# MNIST

### MNIST 데이터 받기

In [1]:
import os
import sys
import numpy as np
%matplotlib inline
import matplotlib.pyplot as plt
import tensorflow as tf
from tensorflow.examples.tutorials.mnist import input_data

mnist = input_data.read_data_sets("data/", one_hot=True)
train_data = mnist.train.images
train_label = mnist.train.labels
test_data = mnist.test.images
test_label = mnist.test.labels

Extracting data/train-images-idx3-ubyte.gz
Extracting data/train-labels-idx1-ubyte.gz
Extracting data/t10k-images-idx3-ubyte.gz
Extracting data/t10k-labels-idx1-ubyte.gz


### MNIST 데이터 확인하기

In [2]:
# size of MNIST
print(train_data.shape)
print(train_label.shape)
print(test_data.shape)
print(test_label.shape)

(55000, 784)
(55000, 10)
(10000, 784)
(10000, 10)


### Data Pre-processing (데이터 전처리)

# Implementation (1)


## Loss function (손실 함수) : Cross Entropy

# <center> \\( L(y_i, f(x_i; W)) = -\frac{1}{n}\sum_{i=1}^{n}\sum_{k=1} y_{i,j} log(f(x_i)_k)\\)</center>


#### get_cross_entropy_loss 함수의 내용을 완성하세요.
#### (Hint : (1) tf.reduce_mean(), tf.reduce_sum(), tf.log() (2) Tensor dimension에 유의 (3) log 함수 사용 시 epsilon 사용하세요.)

In [3]:
def get_cross_entropy_loss(y_true, y_hat, epsilon=1e-8):
    """
    compute cross entropy

    Args:
        y_true: true label
        y_hat: predicted label
        epsilon: small value to prevent NaN in log

    Returns:
        cross entropy loss
    """
    with tf.name_scope('get'):
        loss = -tf.reduce_mean(tf.reduce_sum(y_true * tf.log(y_hat), axis = 1))
#         loss = y_ture * tf.log(y_hat)
        return loss
# y_true = tf.placeholder(tf.float32, [None, 10]3

In [4]:
def get_accuracy(y_true, y_hat):
    """
    compute cross entropy

    Args:
        y_true: true label
        y_hat: predicted label
        epsilon: small value to prevent NaN in log

    Returns:
        cross entropy loss
    """

제공된 자료
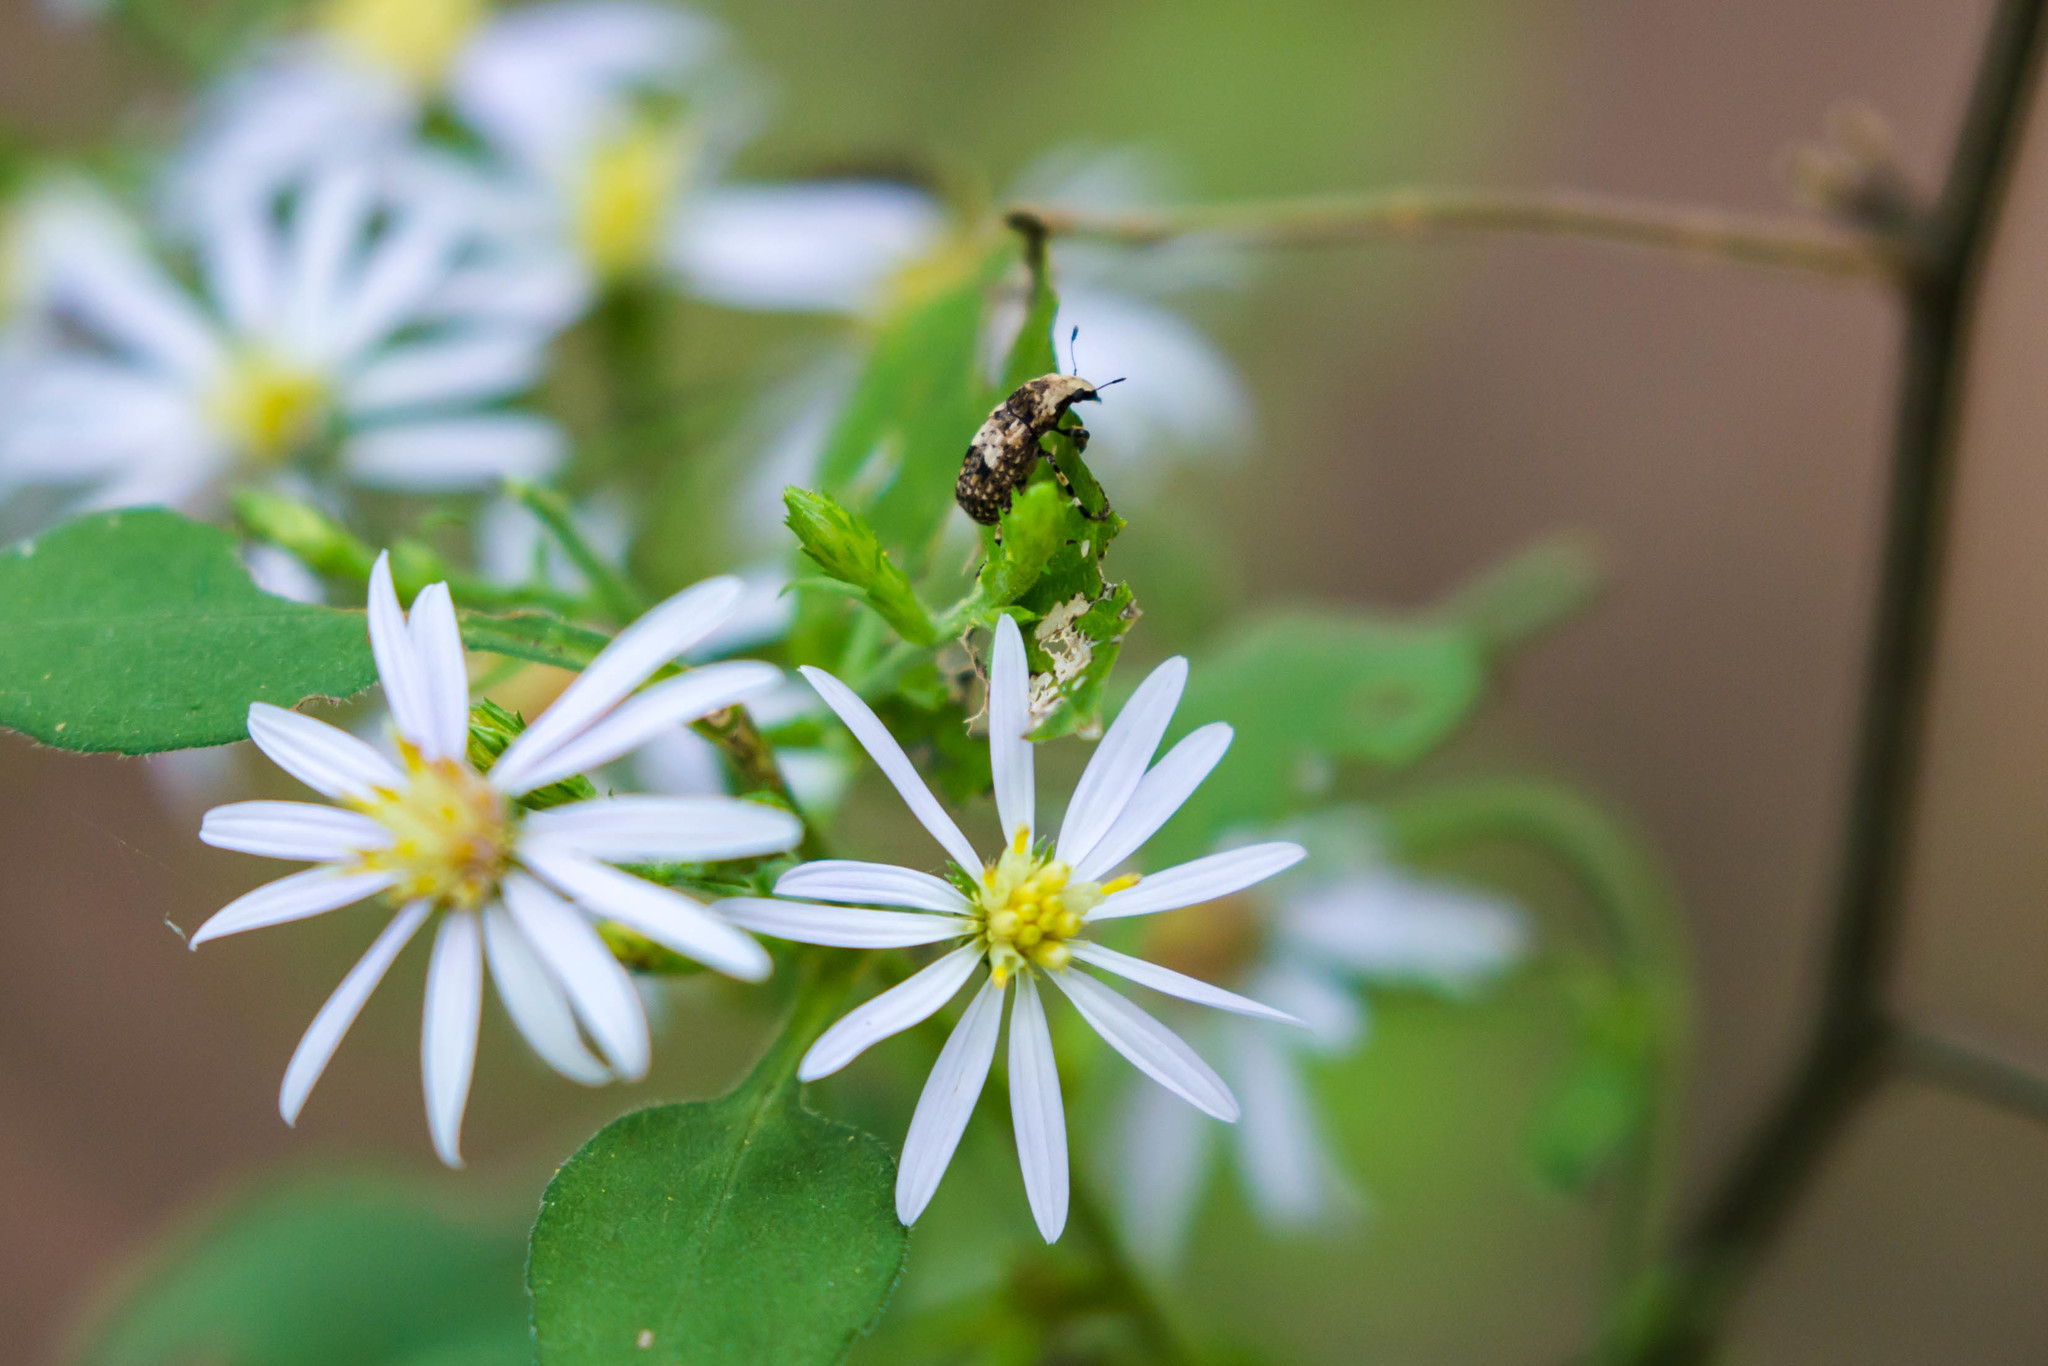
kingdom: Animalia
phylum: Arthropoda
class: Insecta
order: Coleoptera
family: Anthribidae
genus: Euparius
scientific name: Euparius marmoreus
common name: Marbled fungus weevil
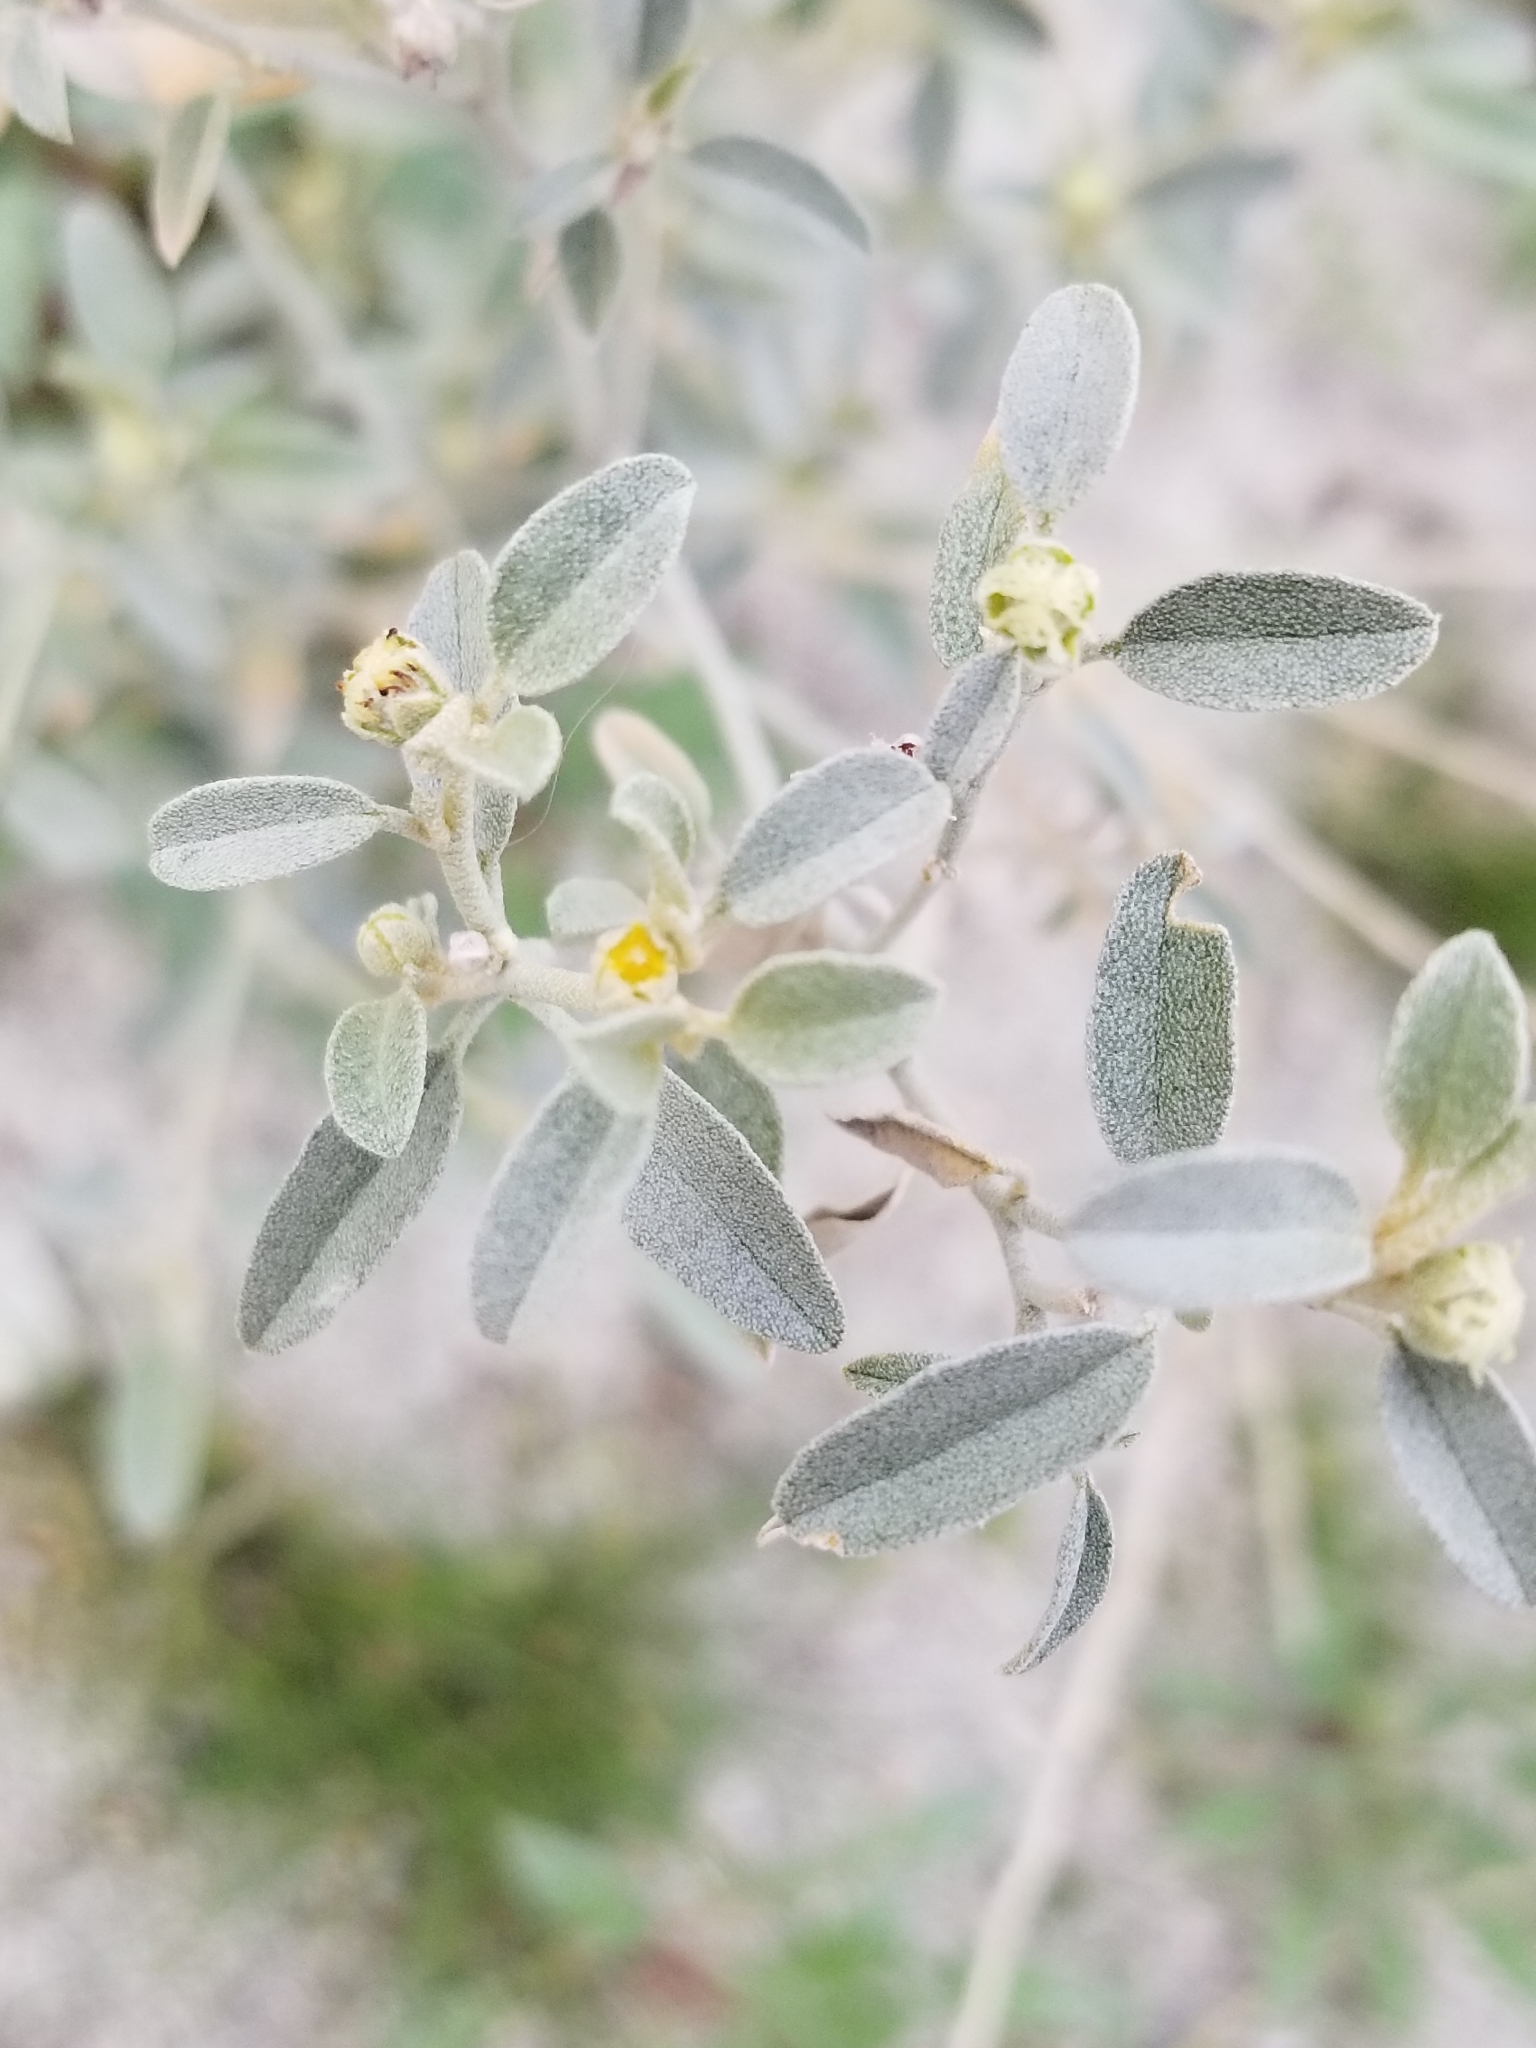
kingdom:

해야 할 일
(A) MNIST 글에서 "get_cross_entropy_loss 함수의 내용을 완성하세요"로 시작하는 단락을 핵심 내용만 살려 짧은 목록으로 바꿔 쓰세요.
(B) MNIST 글을 마지막 줄 다음부터 이어서 써 나가세요.
위의 행들은 쓰지 않아도 됩니다.

최종 답변
(A)
- get_cross_entropy_loss 함수의 내용을 완성한다.
- 힌트 1: tf.reduce_mean(), tf.reduce_sum(), tf.log()를 쓴다.
- 힌트 2: Tensor dimension에 주의한다.
- 힌트 3: log 함수를 쓸 때 epsilon을 사용한다.

(B)
    with tf.name_scope('cross_entropy'):
        # Compare the highest indices between the predicted label and the true label
        correct_prediction = tf.equal(tf.argmax(y_hat, 1), tf.argmax(y_true, 1), name='correct_prediction')
        # Compute accuracy
        accuracy = tf.reduce_mean(tf.cast(correct_prediction, tf.float32), name='accuracy')
        return accuracy

## Hyper-parameter (하이퍼 파라미터)

In [5]:
# Set hypyerparameters
learning_rate = 0.01
max_iter = 2000
batch_size = 100

# Implementation (2)
## Linear Classifier (선형 분류기)

## <center> \\( f(x) = W^Tx+b \\)</center>

### linear function을 완성하세요.
### (Hint : (1) weight, bias 선언 (2) tf.get_variable()의 initializer  (3) tf.matmul())

In [6]:
def fc(name, out_dim, inputs):
    """
    Args :
        Inputs : Input tensor
        out_dim : output dimension
        
    Returns:
        inputs * weight + bias
    """
    with tf.variable_scope(name):
        shp = inputs.get_shape().as_list()[1]
        initial = tf.truncated_normal([shp,out_dim], stddev=.01)
        weights = tf.get_variable('w', initializer=initial)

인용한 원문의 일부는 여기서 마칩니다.